The National Institute for Health and Care Excellence (NICE) has recommended ZINBRYTA® (daclizumab) for the treatment of adult patients living with relapsing-remitting multiple sclerosis (RRMS).
The Final Appraisal Determination, published today, recommends that daclizumab be considered as a treatment option for patients with active, relapsing-remitting multiple sclerosis who have failed to respond to first-line, disease-modifying therapy, or patients with rapidly evolving severe (RES) relapsing-remitting multiple sclerosis (which is defined as a patient who experiences two or more relapses a year, as well as brain lesions). This recommendation is based on consideration of alemtuzumab suitability.1
Professor Gavin Giovannoni, Chair of Neurology at Barts and The London School of Medicine and Dentistry comments, “The NICE recommendation of daclizumab is positive news for people living with MS in the UK. MS is a complex and heterogenous condition, and it is important for patients to have options that will help them to continue living full and independent lives. Daclizumab provides an alternative mechanism of action; it does not broadly deplete the immune system and is reversible within six months, while also increasing natural killer cells, which has proven to be an important biomarker in treatment efficacy with this therapy. Daclizumab will provide an additional option for patients who are experiencing active symptoms of MS, and offers further, much needed, choice for patients when deciding how to sequence therapies throughout the course of the disease.”
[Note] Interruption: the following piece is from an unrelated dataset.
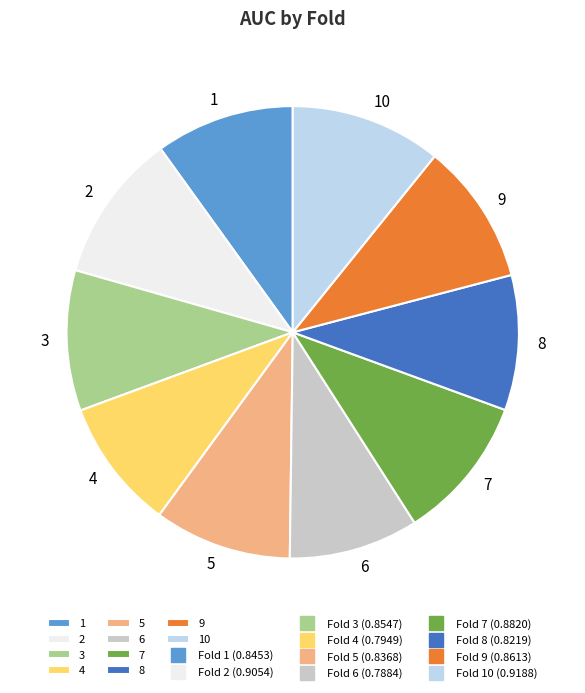

Combined, do 8 and 4 account for over 50%?

No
Daclizumab is a targeted, humanised monoclonal antibody with non-depleting and reversible effects on the immune system. It is thought to work differently from other disease-modifying MS therapies by limiting the inflammation caused by activated T cells, which are known to gradually damage myelin within the central nervous system, the underlying biology of RMS. Daclizumab blocks the activation and proliferation of activated T cells, as well as increasing the number of immunomodulatory CD56bright natural killer cells, which have been shown to selectively decrease activated T cells. Together, these effects of daclizumab are believed to reduce CNS pathology in MS and thereby reduce the occurrence of relapses and disability progression.2
Clinical studies have shown that daclizumab positively impacts relapse rates, disability progression, brain lesions (detected through MRI scans), and cognitive function in MS, along with a generally manageable safety profile.2
“Biogen is delighted that NICE has made the decision to recommend daclizumab as a treatment option for people living with active MS despite previous treatment or rapidly evolving severe MS,” comments Terry O’Regan, Vice President and Managing Director of Biogen UK and Ireland. “In this patient group there was a particular need for more treatment options and we are therefore thrilled with the NICE Final Appraisal Decision. Daclizumab has been proven to be more effective versus intramuscular interferon-beta-1a in a clinical trial across a number of endpoints. Daclizumab’s unique mode of action, together with its convenient once-monthly dosing, offers patients an effective treatment choice against MS, whilst re-balancing the immune system. We look forward to making daclizumab available to eligible patients via the NHS in the coming months.”
References
- National Institute for health and care Excellence (NICE). Final appraisal determination: Daclizumab for treating relapsing–remitting multiple sclerosis. Published: March 2017.
- ZINBRYTA Summary of Product Characteristics. Available: www.medicines.org.uk/emc/medicine/32330. Accessed March 2017.